Emergency stop the hung node; RAC’s high‑availability architecture prevents single‑point failure.
4. Fault Handling Process
To enable post‑mortem analysis, a hanganalyze was run and a system dump was collected. Because the system was very busy, the dump took 60–90 minutes; after about ten minutes the dump was aborted and node 2 was stopped, allowing the database to recover by 11:48 AM.
5. Resource Usage Analysis
Comparing Friday’s load with normal days showed overall CPU and I/O usage remained within normal ranges across all four nodes.
5. Fault Cause Analysis
5.1 Checkpoint Incompletion
Initial suspicion fell on the archive log directory, but space and read/write checks were fine. The dump was then examined for deeper clues.
5.2 System Dump Findings
Four blocking sources were identified:
Two sequence objects (SEQ_LNCH_XXXX_TRIGID and SEQ_LNCH_XXXX_TRIGLOGID) waiting on row cache locks, indicating data‑dictionary contention.
An INSERT statement blocker holding a session on node 2 (LGWR process) waiting for log file switch (checkpoint incomplete).
UPDATE statements blocked while waiting for log switch completion.
The log‑switch checkpoint, initiated by CKPT, requires LGWR to read the control file to obtain the checkpoint queue.
Analysis showed DBWR processes reported ‘rdbms ipc message’ (idle), suggesting the system believed no dirty buffers existed, yet the dump revealed a dirty block queue containing an index object (IDX_HQMHLCD_RZ_1) linked to table UDP_PROD31.QFCHL_XXXXACTION_LOG.
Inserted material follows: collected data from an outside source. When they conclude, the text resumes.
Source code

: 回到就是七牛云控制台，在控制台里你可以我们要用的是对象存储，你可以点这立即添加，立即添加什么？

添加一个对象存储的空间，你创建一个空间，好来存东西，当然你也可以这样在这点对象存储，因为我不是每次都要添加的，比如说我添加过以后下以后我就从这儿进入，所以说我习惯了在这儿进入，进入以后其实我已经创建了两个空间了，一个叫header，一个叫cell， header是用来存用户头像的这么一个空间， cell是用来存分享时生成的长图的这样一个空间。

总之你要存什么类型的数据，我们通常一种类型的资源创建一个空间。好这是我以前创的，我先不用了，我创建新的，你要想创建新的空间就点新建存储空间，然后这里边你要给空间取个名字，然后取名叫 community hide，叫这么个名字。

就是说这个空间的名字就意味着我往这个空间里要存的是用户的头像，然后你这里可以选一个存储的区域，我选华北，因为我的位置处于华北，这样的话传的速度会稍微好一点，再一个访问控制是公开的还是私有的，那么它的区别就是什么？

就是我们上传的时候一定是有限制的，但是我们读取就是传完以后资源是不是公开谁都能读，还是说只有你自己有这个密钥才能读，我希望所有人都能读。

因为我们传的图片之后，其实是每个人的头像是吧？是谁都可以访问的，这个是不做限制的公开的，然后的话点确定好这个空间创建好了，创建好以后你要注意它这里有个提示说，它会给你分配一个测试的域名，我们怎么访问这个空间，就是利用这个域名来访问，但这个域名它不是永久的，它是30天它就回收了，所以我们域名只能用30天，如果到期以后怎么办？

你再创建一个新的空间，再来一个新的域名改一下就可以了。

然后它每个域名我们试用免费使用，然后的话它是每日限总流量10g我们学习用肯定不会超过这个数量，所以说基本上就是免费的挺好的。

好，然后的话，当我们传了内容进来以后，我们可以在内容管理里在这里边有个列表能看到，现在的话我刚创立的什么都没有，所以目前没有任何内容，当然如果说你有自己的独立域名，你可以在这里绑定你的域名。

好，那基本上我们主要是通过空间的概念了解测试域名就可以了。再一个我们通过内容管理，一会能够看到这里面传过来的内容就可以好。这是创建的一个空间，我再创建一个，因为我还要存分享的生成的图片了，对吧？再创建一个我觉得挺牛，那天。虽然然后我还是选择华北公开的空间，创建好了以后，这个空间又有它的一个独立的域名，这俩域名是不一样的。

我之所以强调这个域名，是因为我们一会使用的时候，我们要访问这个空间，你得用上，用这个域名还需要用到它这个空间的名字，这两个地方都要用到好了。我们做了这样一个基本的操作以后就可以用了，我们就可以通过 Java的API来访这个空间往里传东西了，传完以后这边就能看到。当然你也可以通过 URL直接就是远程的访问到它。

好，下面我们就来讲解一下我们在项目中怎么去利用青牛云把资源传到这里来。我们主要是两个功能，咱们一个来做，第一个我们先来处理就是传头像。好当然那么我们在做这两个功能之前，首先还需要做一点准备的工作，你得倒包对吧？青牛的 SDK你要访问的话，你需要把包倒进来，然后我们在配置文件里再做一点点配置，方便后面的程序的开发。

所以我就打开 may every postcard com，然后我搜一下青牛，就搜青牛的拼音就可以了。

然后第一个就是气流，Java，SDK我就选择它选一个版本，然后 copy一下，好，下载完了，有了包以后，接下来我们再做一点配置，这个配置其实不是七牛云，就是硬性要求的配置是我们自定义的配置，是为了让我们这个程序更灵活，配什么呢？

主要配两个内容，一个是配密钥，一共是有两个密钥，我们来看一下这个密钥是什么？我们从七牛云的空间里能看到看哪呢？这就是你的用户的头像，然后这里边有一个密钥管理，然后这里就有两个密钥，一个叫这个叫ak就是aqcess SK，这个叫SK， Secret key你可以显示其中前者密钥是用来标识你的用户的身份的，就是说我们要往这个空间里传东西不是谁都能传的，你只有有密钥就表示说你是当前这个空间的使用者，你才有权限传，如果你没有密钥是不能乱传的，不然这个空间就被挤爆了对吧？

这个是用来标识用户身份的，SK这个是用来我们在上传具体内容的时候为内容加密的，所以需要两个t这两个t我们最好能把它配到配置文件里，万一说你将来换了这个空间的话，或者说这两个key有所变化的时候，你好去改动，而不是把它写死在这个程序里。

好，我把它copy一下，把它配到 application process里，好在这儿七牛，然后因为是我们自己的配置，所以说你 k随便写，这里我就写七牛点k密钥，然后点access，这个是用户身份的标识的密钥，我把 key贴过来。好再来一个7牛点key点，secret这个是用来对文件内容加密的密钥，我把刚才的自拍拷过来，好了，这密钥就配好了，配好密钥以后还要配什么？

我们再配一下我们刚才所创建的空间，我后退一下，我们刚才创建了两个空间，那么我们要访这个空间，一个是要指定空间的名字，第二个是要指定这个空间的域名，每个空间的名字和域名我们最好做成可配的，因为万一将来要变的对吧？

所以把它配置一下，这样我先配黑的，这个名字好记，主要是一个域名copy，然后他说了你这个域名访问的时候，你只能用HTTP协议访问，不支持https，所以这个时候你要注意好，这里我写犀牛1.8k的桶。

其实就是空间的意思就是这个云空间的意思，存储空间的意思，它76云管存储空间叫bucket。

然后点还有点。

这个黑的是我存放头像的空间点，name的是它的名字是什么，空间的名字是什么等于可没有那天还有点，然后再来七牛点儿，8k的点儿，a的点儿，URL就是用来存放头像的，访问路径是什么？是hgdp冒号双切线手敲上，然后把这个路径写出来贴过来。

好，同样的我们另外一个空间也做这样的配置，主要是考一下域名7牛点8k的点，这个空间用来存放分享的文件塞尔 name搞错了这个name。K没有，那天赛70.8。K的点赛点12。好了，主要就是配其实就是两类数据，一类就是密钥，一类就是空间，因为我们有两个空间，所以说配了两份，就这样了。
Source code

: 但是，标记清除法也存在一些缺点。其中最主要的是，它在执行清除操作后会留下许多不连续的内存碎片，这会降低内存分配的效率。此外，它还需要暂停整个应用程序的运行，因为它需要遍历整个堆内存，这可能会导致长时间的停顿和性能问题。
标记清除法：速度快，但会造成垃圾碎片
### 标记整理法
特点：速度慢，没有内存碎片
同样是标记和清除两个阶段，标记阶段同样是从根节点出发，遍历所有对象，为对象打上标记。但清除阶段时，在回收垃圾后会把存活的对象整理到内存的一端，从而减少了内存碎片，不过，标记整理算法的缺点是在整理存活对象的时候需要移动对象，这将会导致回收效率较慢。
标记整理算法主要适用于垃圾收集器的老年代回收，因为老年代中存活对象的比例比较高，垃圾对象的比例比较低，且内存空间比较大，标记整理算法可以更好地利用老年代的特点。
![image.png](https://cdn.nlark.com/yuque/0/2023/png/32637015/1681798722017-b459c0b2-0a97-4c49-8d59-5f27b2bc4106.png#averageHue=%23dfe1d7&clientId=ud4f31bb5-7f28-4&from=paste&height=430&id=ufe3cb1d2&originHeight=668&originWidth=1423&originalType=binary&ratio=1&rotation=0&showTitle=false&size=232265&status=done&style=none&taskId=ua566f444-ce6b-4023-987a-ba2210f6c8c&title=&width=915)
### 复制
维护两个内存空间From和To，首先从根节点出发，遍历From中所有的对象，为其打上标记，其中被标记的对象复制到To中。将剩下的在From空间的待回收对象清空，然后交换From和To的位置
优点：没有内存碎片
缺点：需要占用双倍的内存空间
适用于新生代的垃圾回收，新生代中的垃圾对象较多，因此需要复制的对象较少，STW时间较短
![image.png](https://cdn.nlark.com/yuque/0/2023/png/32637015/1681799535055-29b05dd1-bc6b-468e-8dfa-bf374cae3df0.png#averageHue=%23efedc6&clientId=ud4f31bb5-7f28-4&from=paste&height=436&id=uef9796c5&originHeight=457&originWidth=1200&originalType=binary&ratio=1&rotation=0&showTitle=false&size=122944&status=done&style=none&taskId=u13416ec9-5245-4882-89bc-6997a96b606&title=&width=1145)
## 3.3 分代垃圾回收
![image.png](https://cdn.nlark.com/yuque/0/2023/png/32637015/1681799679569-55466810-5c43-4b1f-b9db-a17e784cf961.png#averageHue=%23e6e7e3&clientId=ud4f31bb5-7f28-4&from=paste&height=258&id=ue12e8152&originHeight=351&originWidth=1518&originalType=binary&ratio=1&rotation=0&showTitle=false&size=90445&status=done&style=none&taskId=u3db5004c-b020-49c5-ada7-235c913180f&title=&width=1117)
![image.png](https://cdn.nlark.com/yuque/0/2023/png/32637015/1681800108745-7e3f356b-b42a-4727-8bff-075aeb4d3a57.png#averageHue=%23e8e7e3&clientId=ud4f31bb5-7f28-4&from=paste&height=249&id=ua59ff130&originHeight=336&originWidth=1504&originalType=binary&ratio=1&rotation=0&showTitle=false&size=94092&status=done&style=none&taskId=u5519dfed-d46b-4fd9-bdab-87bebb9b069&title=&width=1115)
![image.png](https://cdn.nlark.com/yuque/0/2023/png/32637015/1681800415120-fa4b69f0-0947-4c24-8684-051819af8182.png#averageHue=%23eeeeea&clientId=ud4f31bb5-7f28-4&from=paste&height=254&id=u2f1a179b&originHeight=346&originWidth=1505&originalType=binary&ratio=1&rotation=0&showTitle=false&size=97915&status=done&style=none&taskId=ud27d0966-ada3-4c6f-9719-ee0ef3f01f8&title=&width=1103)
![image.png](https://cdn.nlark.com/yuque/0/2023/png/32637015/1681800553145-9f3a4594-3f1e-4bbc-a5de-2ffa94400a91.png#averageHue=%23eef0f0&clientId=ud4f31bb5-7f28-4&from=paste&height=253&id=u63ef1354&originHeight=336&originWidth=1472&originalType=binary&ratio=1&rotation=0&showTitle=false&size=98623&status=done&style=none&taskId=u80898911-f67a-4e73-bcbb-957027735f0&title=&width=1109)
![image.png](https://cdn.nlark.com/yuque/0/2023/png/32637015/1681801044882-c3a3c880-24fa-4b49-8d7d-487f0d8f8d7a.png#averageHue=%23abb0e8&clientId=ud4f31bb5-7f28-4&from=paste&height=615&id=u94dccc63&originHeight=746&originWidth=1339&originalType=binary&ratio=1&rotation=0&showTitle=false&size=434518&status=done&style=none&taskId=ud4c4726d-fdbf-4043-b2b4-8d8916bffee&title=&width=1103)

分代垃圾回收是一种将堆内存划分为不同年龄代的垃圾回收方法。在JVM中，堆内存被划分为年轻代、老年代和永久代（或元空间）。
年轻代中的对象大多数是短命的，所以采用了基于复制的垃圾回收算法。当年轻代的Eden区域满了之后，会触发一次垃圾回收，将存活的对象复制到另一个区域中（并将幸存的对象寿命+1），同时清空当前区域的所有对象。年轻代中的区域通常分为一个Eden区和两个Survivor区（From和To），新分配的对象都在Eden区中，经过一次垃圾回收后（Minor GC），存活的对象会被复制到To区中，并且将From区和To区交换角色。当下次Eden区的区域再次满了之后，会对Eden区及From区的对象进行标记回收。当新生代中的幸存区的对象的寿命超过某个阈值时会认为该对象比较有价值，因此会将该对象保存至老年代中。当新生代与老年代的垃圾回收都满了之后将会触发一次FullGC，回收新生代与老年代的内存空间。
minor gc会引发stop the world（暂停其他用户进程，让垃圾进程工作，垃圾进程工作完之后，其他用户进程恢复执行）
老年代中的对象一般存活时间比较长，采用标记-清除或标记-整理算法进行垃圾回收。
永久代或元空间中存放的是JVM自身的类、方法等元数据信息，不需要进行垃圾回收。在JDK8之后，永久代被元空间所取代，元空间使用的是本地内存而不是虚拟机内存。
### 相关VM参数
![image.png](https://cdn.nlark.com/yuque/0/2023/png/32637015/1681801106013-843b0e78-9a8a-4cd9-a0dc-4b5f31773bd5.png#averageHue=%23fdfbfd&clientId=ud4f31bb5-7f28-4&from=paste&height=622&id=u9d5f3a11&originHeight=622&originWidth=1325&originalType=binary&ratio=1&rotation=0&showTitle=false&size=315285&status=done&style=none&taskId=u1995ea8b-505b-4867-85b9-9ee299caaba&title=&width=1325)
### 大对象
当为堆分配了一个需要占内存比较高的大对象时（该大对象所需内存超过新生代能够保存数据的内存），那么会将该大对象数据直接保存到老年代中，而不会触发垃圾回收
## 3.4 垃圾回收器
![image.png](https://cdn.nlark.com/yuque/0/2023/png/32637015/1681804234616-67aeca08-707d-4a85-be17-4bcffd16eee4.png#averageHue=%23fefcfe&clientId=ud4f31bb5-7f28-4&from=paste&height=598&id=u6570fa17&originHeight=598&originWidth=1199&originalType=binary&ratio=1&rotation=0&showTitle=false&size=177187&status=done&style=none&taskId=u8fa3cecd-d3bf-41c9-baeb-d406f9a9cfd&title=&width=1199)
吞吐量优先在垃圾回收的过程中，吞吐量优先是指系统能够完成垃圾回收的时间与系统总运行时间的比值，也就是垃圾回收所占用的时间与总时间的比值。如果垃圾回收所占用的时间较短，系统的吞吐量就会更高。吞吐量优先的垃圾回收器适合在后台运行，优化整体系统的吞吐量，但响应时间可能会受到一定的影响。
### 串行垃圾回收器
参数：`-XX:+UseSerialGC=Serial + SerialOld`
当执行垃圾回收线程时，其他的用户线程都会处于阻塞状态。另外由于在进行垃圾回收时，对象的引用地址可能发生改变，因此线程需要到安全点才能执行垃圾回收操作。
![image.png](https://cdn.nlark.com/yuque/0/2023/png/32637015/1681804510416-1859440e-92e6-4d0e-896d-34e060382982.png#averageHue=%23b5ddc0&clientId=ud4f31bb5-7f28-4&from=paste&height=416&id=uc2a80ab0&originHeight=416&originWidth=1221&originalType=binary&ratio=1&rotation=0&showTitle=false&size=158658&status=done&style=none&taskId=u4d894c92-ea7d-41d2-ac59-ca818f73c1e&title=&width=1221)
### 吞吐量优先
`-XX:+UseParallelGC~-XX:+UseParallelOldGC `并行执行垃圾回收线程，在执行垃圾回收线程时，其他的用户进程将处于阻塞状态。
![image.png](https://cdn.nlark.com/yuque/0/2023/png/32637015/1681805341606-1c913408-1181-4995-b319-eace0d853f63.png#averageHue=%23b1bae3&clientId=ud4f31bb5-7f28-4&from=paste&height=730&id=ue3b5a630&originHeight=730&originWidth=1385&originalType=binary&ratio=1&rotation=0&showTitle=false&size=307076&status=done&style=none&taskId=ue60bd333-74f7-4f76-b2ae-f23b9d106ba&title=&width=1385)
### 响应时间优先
Further log inspection showed the index’s related SQL statements suffered GC current request and GC CR multi‑block request waits, confirming heavy contention.
The index was a large, fragmented local partition index created in 2013 and accessed concurrently by nodes 3 and 4.
Cross‑node access to this index triggered Oracle bug 16344544, which can cause deadlock and hang in RAC environments when ‘gc current request’ and ‘gc cr multi‑block request’ contend.
The bug affects Oracle versions 11.2.0.3 and 11.2.0.4 (and earlier than 12.1); no patch exists, only a workaround by setting the hidden parameter _gc_bypass_readers=FALSE.
6. Solution
Rebuild index IDX_HQMHLCD_RZ_1 to reduce fragmentation and improve access efficiency.
Isolate application workloads to avoid cross‑node access that triggers GC contention.
Set hidden parameter _gc_bypass_readers=FALSE after thorough testing before production rollout.
The team first rebuilt the index and then proceeded with application isolation, which fully resolved the issue.
7. Outcome
After applying the index rebuild and isolation measures, the database returned to normal operation with no further hangs. The three‑week investigation demonstrated the value of systematic fault analysis and collaboration among DBA teams.